Aim of the exercise
Transcribe every entry word for word. Skip the pictures.

Extracted information
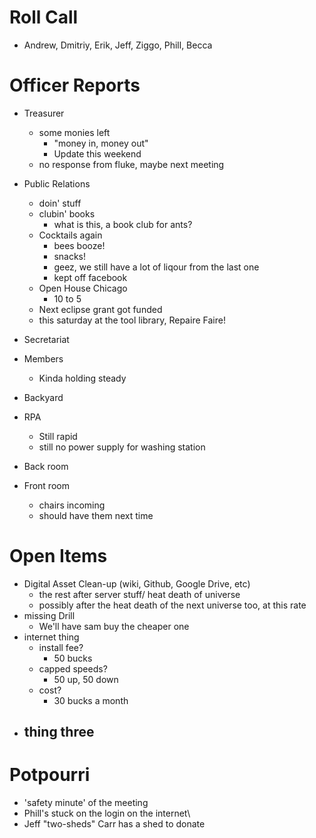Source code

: Roll Call
=========
- Andrew, Dmitriy, Erik, Jeff, Ziggo, Phill, Becca
  
Officer Reports
===============
- Treasurer
  - some monies left
    - "money in, money out"
    - Update this weekend
  - no response from fluke, maybe next meeting
- Public Relations
  - doin' stuff
  - clubin' books
    - what is this, a book club for ants?
  - Cocktails again
    - bees booze!
    - snacks!
    - geez, we still have a lot of liqour from the last one
    - kept off facebook
  - Open House Chicago
    - 10 to 5
  - Next eclipse grant got funded
  - this saturday at the tool library, Repaire Faire!
- Secretariat
- Members
  - Kinda holding steady
- Backyard
- RPA
  - Still rapid
  - still no power supply for washing station
- Back room

- Front room
  - chairs incoming
  - should have them next time

Open Items
==========
- Digital Asset Clean-up (wiki, Github, Google Drive, etc)
  - the rest after server stuff/ heat death of universe
  - possibly after the heat death of the next universe too, at this rate
- missing Drill
  - We'll have sam buy the cheaper one
- internet thing
  - install fee?
    - 50 bucks
  - capped speeds?
    - 50 up, 50 down
  - cost?
    - 30 bucks a month
- thing three
  - 
Potpourri
=========
- 'safety minute' of the meeting
- Phill's stuck on the login on the internet\
- Jeff "two-sheds" Carr has a shed to donate
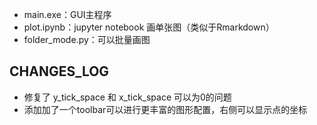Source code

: - main.exe：GUI主程序
- plot.ipynb：jupyter notebook 画单张图（类似于Rmarkdown）
- folder_mode.py：可以批量画图


## CHANGES_LOG

- 修复了 y_tick_space 和 x_tick_space 可以为0的问题
- 添加加了一个toolbar可以进行更丰富的图形配置，右侧可以显示点的坐标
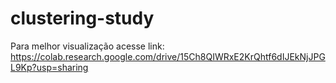 # clustering-study


Para melhor visualização acesse link: https://colab.research.google.com/drive/15Ch8QIWRxE2KrQhtf6dIJEkNjJPGL9Kp?usp=sharing
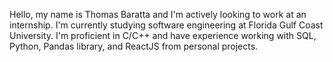 Hello, my name is Thomas Baratta and I'm actively looking to work at an internship. I'm currently studying software engineering at Florida Gulf Coast University. I'm proficient in C/C++ and have experience working with SQL, Python, Pandas library, and ReactJS from personal projects.




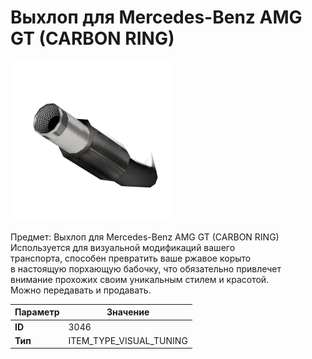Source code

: # Выхлоп для Mercedes-Benz AMG GT (CARBON RING)

![Item Image](../img/3046.webp?raw=true)

Предмет: Выхлоп для Mercedes-Benz AMG GT (CARBON RING)<br>Используется для визуальной модификаций вашего<br>транспорта, способен превратить ваше ржавое корыто<br>в настоящую порхающую бабочку, что обязательно привлечет<br>внимание прохожих своим уникальным стилем и красотой.<br>Можно передавать и продавать.


| Параметр | Значение |
|----------|----------|
| **ID** | 3046 |
| **Тип** | ITEM_TYPE_VISUAL_TUNING |

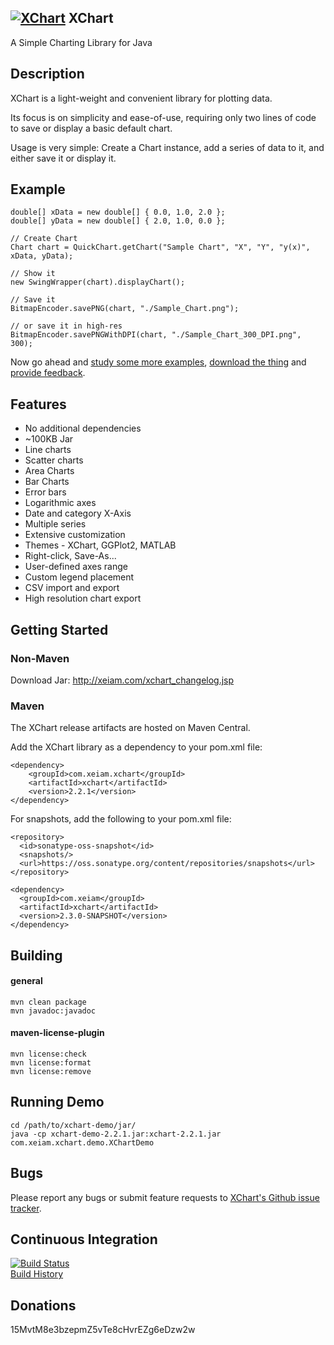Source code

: ## [![XChart](http://xeiam.com/images/XChart_64_64.png)](http://xeiam.com/xchart) XChart
A Simple Charting Library for Java

## Description
XChart is a light-weight and convenient library for plotting data.

Its focus is on simplicity and ease-of-use, requiring only two lines of code to save or display a basic default chart.

Usage is very simple: Create a Chart instance, add a series of data to it, and either save it or display it.

## Example

    double[] xData = new double[] { 0.0, 1.0, 2.0 };
    double[] yData = new double[] { 2.0, 1.0, 0.0 };

    // Create Chart
    Chart chart = QuickChart.getChart("Sample Chart", "X", "Y", "y(x)", xData, yData);

    // Show it
    new SwingWrapper(chart).displayChart();

    // Save it
    BitmapEncoder.savePNG(chart, "./Sample_Chart.png");
    
    // or save it in high-res
    BitmapEncoder.savePNGWithDPI(chart, "./Sample_Chart_300_DPI.png", 300);
    
Now go ahead and [study some more examples](http://xeiam.com/xchart_examplecode.jsp), [download the thing](http://xeiam.com/xchart_changelog.jsp) and [provide feedback](https://github.com/timmolter/XChart/issues).

## Features
* No additional dependencies
* ~100KB Jar
* Line charts
* Scatter charts
* Area Charts
* Bar Charts
* Error bars
* Logarithmic axes
* Date and category X-Axis
* Multiple series
* Extensive customization
* Themes - XChart, GGPlot2, MATLAB
* Right-click, Save-As...
* User-defined axes range
* Custom legend placement
* CSV import and export
* High resolution chart export

## Getting Started
### Non-Maven
Download Jar: http://xeiam.com/xchart_changelog.jsp

### Maven
The XChart release artifacts are hosted on Maven Central.

Add the XChart library as a dependency to your pom.xml file:

    <dependency>
        <groupId>com.xeiam.xchart</groupId>
        <artifactId>xchart</artifactId>
        <version>2.2.1</version>
    </dependency>

For snapshots, add the following to your pom.xml file:

    <repository>
      <id>sonatype-oss-snapshot</id>
      <snapshots/>
      <url>https://oss.sonatype.org/content/repositories/snapshots</url>
    </repository>
    
    <dependency>
      <groupId>com.xeiam</groupId>
      <artifactId>xchart</artifactId>
      <version>2.3.0-SNAPSHOT</version>
    </dependency>

## Building

#### general

    mvn clean package  
    mvn javadoc:javadoc  

#### maven-license-plugin

    mvn license:check
    mvn license:format
    mvn license:remove

## Running Demo
    cd /path/to/xchart-demo/jar/
    java -cp xchart-demo-2.2.1.jar:xchart-2.2.1.jar com.xeiam.xchart.demo.XChartDemo

## Bugs
Please report any bugs or submit feature requests to [XChart's Github issue tracker](https://github.com/timmolter/XChart/issues).  

## Continuous Integration
[![Build Status](https://travis-ci.org/timmolter/XChart.png?branch=develop)](https://travis-ci.org/timmolter/XChart.png)  
[Build History](https://travis-ci.org/timmolter/XChart/builds)  

## Donations
15MvtM8e3bzepmZ5vTe8cHvrEZg6eDzw2w  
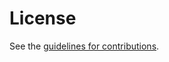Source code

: # License

See the
[guidelines for contributions](https://github.com/oscargdd/draft-ogondio-lsr-isis-topology/blob/main/CONTRIBUTING.md).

Solved problem
Source code

: Roll Call
=========
- Andrew, Dmitriy, Erik, Jeff, Ziggo, Phill, Becca
  
Officer Reports
===============
- Treasurer
  - some monies left
    - "money in, money out"
    - Update this weekend
  - no response from fluke, maybe next meeting
- Public Relations
  - doin' stuff
  - clubin' books
    - what is this, a book club for ants?
  - Cocktails again
    - bees booze!
    - snacks!
    - geez, we still have a lot of liqour from the last one
    - kept off facebook
  - Open House Chicago
    - 10 to 5
  - Next eclipse grant got funded
  - this saturday at the tool library, Repaire Faire!
- Secretariat
- Members
  - Kinda holding steady
- Backyard
- RPA
  - Still rapid
  - still no power supply for washing station
- Back room

- Front room
  - chairs incoming
  - should have them next time

Open Items
==========
- Digital Asset Clean-up (wiki, Github, Google Drive, etc)
  - the rest after server stuff/ heat death of universe
  - possibly after the heat death of the next universe too, at this rate
- missing Drill
  - We'll have sam buy the cheaper one
- internet thing
  - install fee?
    - 50 bucks
  - capped speeds?
    - 50 up, 50 down
  - cost?
    - 30 bucks a month
- thing three
  - 
Potpourri
=========
- 'safety minute' of the meeting
- Phill's stuck on the login on the internet\
- Jeff "two-sheds" Carr has a shed to donate
Source code

: - main.exe：GUI主程序
- plot.ipynb：jupyter notebook 画单张图（类似于Rmarkdown）
- folder_mode.py：可以批量画图


## CHANGES_LOG

- 修复了 y_tick_space 和 x_tick_space 可以为0的问题
- 添加加了一个toolbar可以进行更丰富的图形配置，右侧可以显示点的坐标
 # clustering-study


Para melhor visualização acesse link: https://colab.research.google.com/drive/15Ch8QIWRxE2KrQhtf6dIJEkNjJPGL9Kp?usp=sharing
 Hello, my name is Thomas Baratta and I'm actively looking to work at an internship. I'm currently studying software engineering at Florida Gulf Coast University. I'm proficient in C/C++ and have experience working with SQL, Python, Pandas library, and ReactJS from personal projects.




Source code

: # Выхлоп для Mercedes-Benz AMG GT (CARBON RING)

![Item Image](../img/3046.webp?raw=true)

Предмет: Выхлоп для Mercedes-Benz AMG GT (CARBON RING)<br>Используется для визуальной модификаций вашего<br>транспорта, способен превратить ваше ржавое корыто<br>в настоящую порхающую бабочку, что обязательно привлечет<br>внимание прохожих своим уникальным стилем и красотой.<br>Можно передавать и продавать.


| Параметр | Значение |
|----------|----------|
| **ID** | 3046 |
| **Тип** | ITEM_TYPE_VISUAL_TUNING |

Source code

: ## [![XChart](http://xeiam.com/images/XChart_64_64.png)](http://xeiam.com/xchart) XChart
A Simple Charting Library for Java

## Description
XChart is a light-weight and convenient library for plotting data.

Its focus is on simplicity and ease-of-use, requiring only two lines of code to save or display a basic default chart.

Usage is very simple: Create a Chart instance, add a series of data to it, and either save it or display it.

## Example

    double[] xData = new double[] { 0.0, 1.0, 2.0 };
    double[] yData = new double[] { 2.0, 1.0, 0.0 };

    // Create Chart
    Chart chart = QuickChart.getChart("Sample Chart", "X", "Y", "y(x)", xData, yData);

    // Show it
    new SwingWrapper(chart).displayChart();

    // Save it
    BitmapEncoder.savePNG(chart, "./Sample_Chart.png");
    
    // or save it in high-res
    BitmapEncoder.savePNGWithDPI(chart, "./Sample_Chart_300_DPI.png", 300);
    
Now go ahead and [study some more examples](http://xeiam.com/xchart_examplecode.jsp), [download the thing](http://xeiam.com/xchart_changelog.jsp) and [provide feedback](https://github.com/timmolter/XChart/issues).

## Features
* No additional dependencies
* ~100KB Jar
* Line charts
* Scatter charts
* Area Charts
* Bar Charts
* Error bars
* Logarithmic axes
* Date and category X-Axis
* Multiple series
* Extensive customization
* Themes - XChart, GGPlot2, MATLAB
* Right-click, Save-As...
* User-defined axes range
* Custom legend placement
* CSV import and export
* High resolution chart export

## Getting Started
### Non-Maven
Download Jar: http://xeiam.com/xchart_changelog.jsp

### Maven
The XChart release artifacts are hosted on Maven Central.

Add the XChart library as a dependency to your pom.xml file:

    <dependency>
        <groupId>com.xeiam.xchart</groupId>
        <artifactId>xchart</artifactId>
        <version>2.2.1</version>
    </dependency>

For snapshots, add the following to your pom.xml file:

    <repository>
      <id>sonatype-oss-snapshot</id>
      <snapshots/>
      <url>https://oss.sonatype.org/content/repositories/snapshots</url>
    </repository>
    
    <dependency>
      <groupId>com.xeiam</groupId>
      <artifactId>xchart</artifactId>
      <version>2.3.0-SNAPSHOT</version>
    </dependency>

## Building

#### general

    mvn clean package  
    mvn javadoc:javadoc  

#### maven-license-plugin

    mvn license:check
    mvn license:format
    mvn license:remove

## Running Demo
    cd /path/to/xchart-demo/jar/
    java -cp xchart-demo-2.2.1.jar:xchart-2.2.1.jar com.xeiam.xchart.demo.XChartDemo

## Bugs
Please report any bugs or submit feature requests to [XChart's Github issue tracker](https://github.com/timmolter/XChart/issues).  

## Continuous Integration
[![Build Status](https://travis-ci.org/timmolter/XChart.png?branch=develop)](https://travis-ci.org/timmolter/XChart.png)  
[Build History](https://travis-ci.org/timmolter/XChart/builds)  

## Donations
15MvtM8e3bzepmZ5vTe8cHvrEZg6eDzw2w  
Source code

: # License

See the
[guidelines for contributions](https://github.com/oscargdd/draft-ogondio-lsr-isis-topology/blob/main/CONTRIBUTING.md).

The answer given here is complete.